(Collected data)
____________________

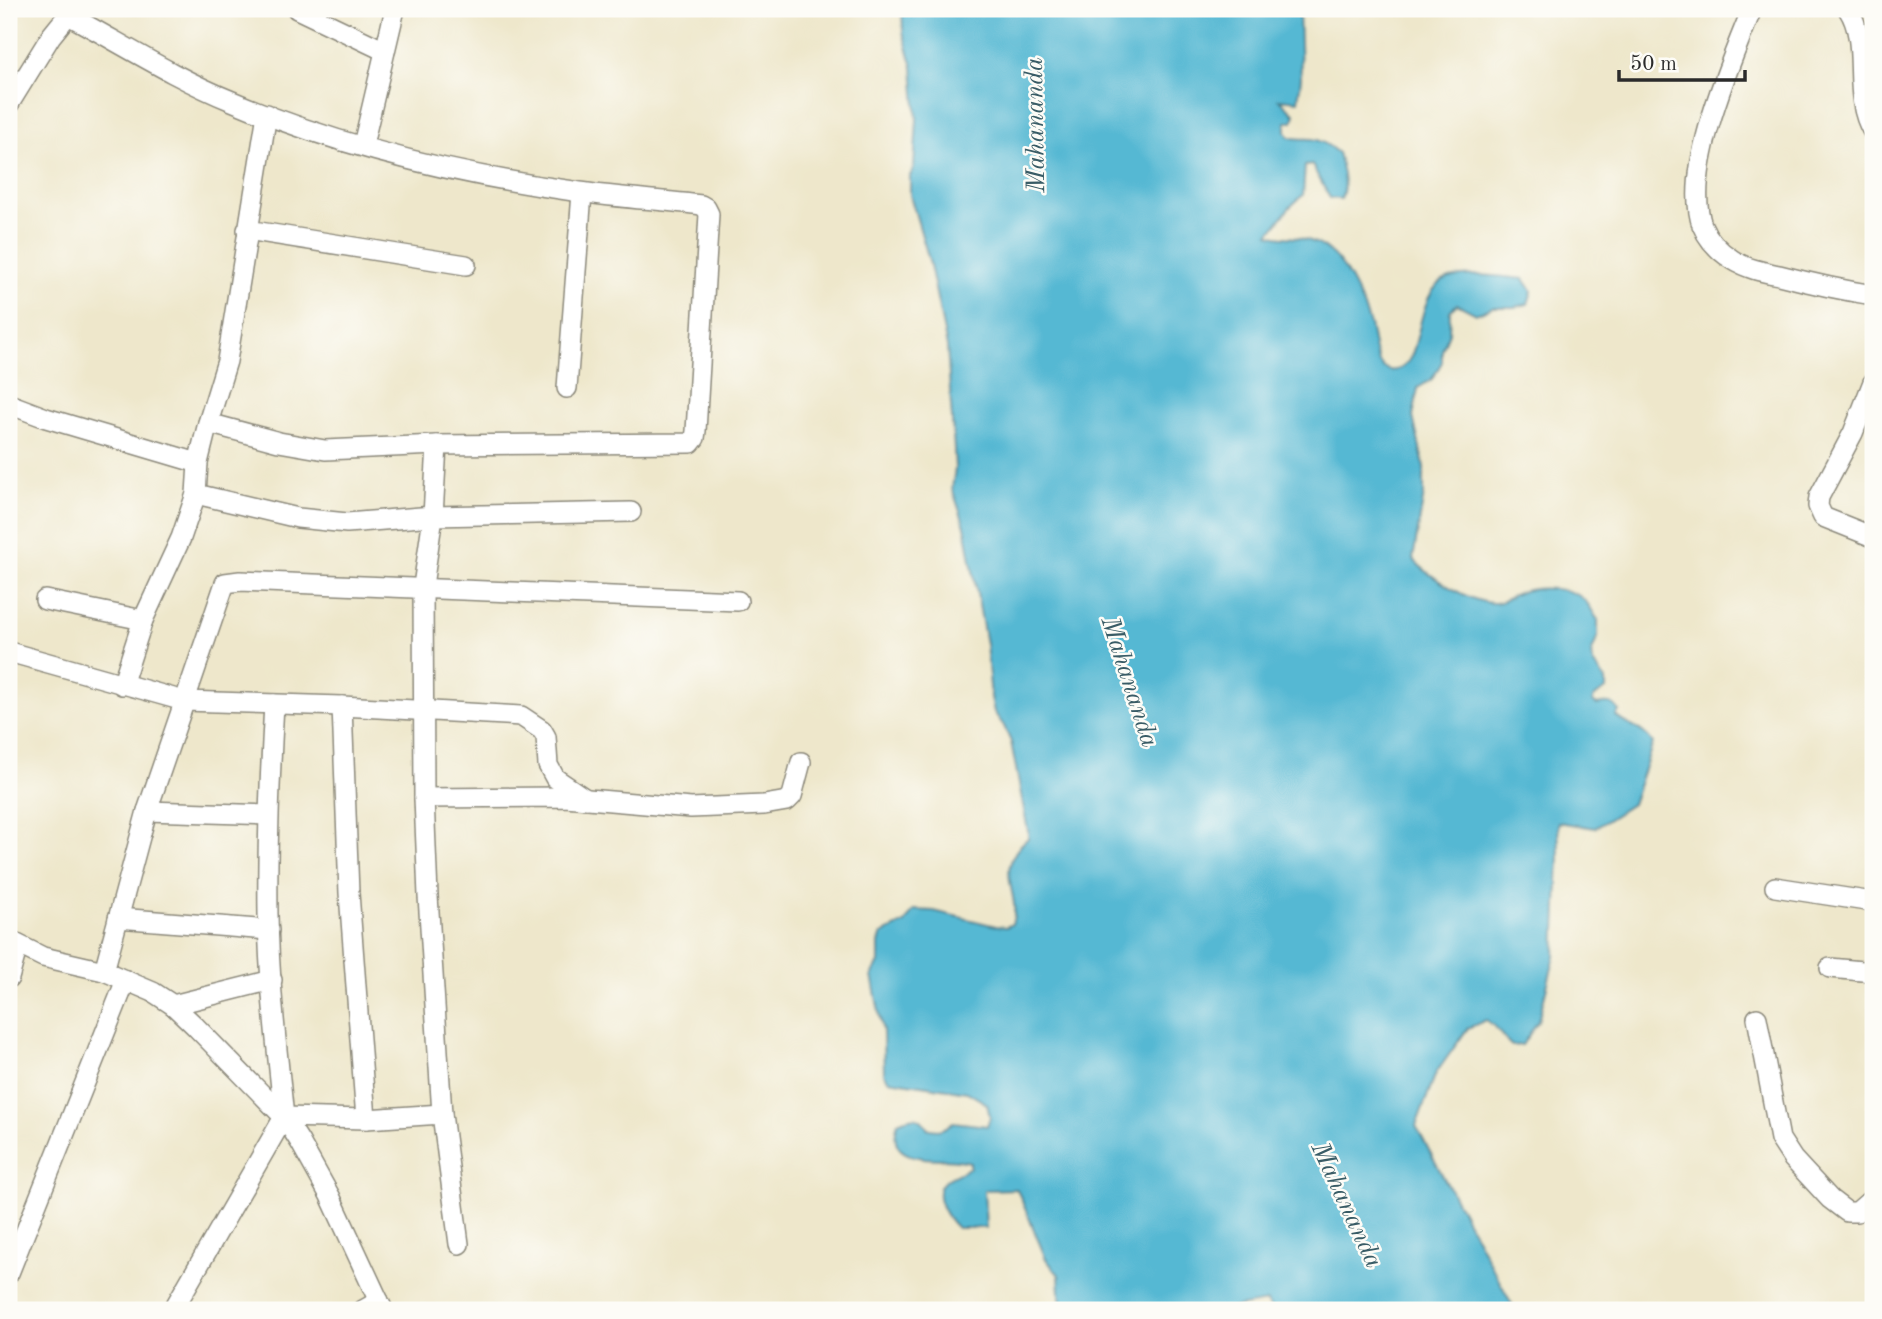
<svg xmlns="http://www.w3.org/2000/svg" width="1882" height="1319" font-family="'Old Standard TT',serif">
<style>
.water{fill:#54b8d3;stroke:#40727f;stroke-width:2}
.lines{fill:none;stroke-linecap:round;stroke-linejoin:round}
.minor-casing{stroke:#8c897b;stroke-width:22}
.minor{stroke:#fff;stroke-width:19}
.labels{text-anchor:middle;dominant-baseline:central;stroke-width:5;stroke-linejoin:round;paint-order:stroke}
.water-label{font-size:26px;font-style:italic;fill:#395c66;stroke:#fdfcf7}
</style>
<rect width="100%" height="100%" fill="#fdfcf7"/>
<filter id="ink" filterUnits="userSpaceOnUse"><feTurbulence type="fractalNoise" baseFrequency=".0143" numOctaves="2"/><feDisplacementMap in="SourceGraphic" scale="14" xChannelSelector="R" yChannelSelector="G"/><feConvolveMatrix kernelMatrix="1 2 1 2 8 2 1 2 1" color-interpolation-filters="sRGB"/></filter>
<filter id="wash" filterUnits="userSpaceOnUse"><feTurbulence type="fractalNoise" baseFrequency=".00686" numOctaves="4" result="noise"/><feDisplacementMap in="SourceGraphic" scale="28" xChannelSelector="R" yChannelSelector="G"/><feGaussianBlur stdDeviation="1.57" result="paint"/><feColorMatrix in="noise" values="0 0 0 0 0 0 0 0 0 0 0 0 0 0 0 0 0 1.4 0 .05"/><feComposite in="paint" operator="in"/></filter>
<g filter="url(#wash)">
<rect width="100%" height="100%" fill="#eee7cb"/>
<path class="water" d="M902,9h397l2,69 -3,23 -19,-2 16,15 -2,7 -7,1v9l3,6c9,3 14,1 23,2 10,1 19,8 26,14 4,15 9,32 3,46l-11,-1 -18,-33 -7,1 -2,29 -13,12 -21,27c11,4 20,3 31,4 28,5 42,24 54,48 6,12 12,26 16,39 3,12 4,32 12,41 4,4 9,5 14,4 30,-5 15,-81 54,-92 22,-6 52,-1 74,1l8,12 -4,13 -13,3h-23l-16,7 -19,-10 -7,7 -1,22 -7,17v12l-10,17 -14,9 -5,29 11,49v28l-11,65c16,18 56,43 80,44 9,1 17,-7 25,-10 17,-7 56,-7 68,9 5,5 7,12 12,18v16l-7,18 2,9 13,17v9l-13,9v4l4,3c8,-2 17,-3 22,6l-3,5c11,12 25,9 37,27l-21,61 -37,24 -37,-6 1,34 -4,100 -17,65 -16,24 -10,1c-10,-8 -14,-19 -26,-26l-18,8 -32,45 -20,53 99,184h-243l-5,-8 -47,8h-159l-2,-35 -13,-16 -29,-70 -33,1 2,38h-29c-9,-8 -27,-34 -13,-46 7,-6 18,-9 26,-15v-5c-27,-8 -88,8 -72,-40 13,-6 22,-8 29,6 12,4 18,1 26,-6l34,4 3,-9 -3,-13 -20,-12 -78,-12 -5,-6 -1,-42 -11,-56 7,-14v-19l3,-9 23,-11 9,-13 20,1 62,15 10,1 6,-3c11,-31 -22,-53 16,-86v-7l-17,-89 -7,-16 -10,-14 -3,-15 -5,-53 -21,-118 -13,-38 3,-19 -1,-20 -7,-102 -18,-87 -19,-65v-19l4,-9 3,-47 -4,-53 -10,-35z"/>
</g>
<g filter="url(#ink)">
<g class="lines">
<g class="minor-casing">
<g id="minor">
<path d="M72,9l-4,6c54,29 107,63 164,86 108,46 232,75 348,91 40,6 81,8 121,13l5,3 3,6 -13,217 -1,7 -4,5 -254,2 -112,5 -46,-8 -71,-19"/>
<polyline points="297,9 385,51"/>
<path d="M1752,9c-21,52 -69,161 -50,216 6,15 18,27 31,35 14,9 31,12 46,15 31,8 62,15 94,20"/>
<path d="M1848,9c23,35 2,86 25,123"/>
<polyline points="9,104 51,36 68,15"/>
<polyline points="363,145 395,9"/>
<polyline points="247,230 466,265"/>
<polyline points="1873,382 1853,433 1819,497 1818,506 1823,517 1873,537"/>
<polyline points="567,388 582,193"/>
<polyline points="9,404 46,418 198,463"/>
<polyline points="437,445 433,516 423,586 424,798 428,896 442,1114 459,1244"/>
<polyline points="196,494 298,518 347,523 433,516 631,512"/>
<polyline points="45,600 143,620"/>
<polyline points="9,652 184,701 342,706 521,716 542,730 546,737 548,765 555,778 586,799"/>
<polyline points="122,685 143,620 181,538 196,494 198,463 208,423 227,361 267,114"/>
<path d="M274,704c-4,70 -7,140 -6,210 1,68 9,136 16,203l82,2 76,-5"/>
<polyline points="342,706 349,893 366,1119"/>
<polyline points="424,798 565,797 691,808 764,805 787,801 792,796 801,762"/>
<polyline points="147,811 268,815"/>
<polyline points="1775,887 1873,902"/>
<polyline points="118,918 269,930"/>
<polyline points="9,940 43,957 104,971 153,992 173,1005 195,1026 284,1117 300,1142 330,1196 383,1310"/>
<polyline points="1830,968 1873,972"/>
<polyline points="104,971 147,811 225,583 240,581 738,601"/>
<polyline points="9,978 18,945"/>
<polyline points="173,1005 272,980"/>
<polyline points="1757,1018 1780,1139 1793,1159 1830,1199 1847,1212 1857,1212 1873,1198"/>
<polyline points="9,1273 126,980"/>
<polyline points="173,1310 284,1117"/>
<polyline points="363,1310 379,1301"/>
</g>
</g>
<use href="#minor" class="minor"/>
</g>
</g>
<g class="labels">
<g class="water-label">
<text transform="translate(1036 125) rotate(-91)">Mahananda</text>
<text transform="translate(1129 682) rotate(72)">Mahananda</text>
<text transform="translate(1346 1205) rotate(65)">Mahananda</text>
</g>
</g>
<rect width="1882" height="1319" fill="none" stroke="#fdfcf7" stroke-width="35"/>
<path d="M1619 70v10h126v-10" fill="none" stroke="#2b2b2b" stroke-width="3.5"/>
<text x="1630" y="70" font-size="21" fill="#2b2b2b" stroke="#fdfcf7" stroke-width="5" paint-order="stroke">50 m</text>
</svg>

____________________

→ What you are asked to do
The lines above that hold the word "SourceGraphic" are the ones to copy.

→ Completed task
<filter id="ink" filterUnits="userSpaceOnUse"><feTurbulence type="fractalNoise" baseFrequency=".0143" numOctaves="2"/><feDisplacementMap in="SourceGraphic" scale="14" xChannelSelector="R" yChannelSelector="G"/><feConvolveMatrix kernelMatrix="1 2 1 2 8 2 1 2 1" color-interpolation-filters="sRGB"/></filter>
<filter id="wash" filterUnits="userSpaceOnUse"><feTurbulence type="fractalNoise" baseFrequency=".00686" numOctaves="4" result="noise"/><feDisplacementMap in="SourceGraphic" scale="28" xChannelSelector="R" yChannelSelector="G"/><feGaussianBlur stdDeviation="1.57" result="paint"/><feColorMatrix in="noise" values="0 0 0 0 0 0 0 0 0 0 0 0 0 0 0 0 0 1.4 0 .05"/><feComposite in="paint" operator="in"/></filter>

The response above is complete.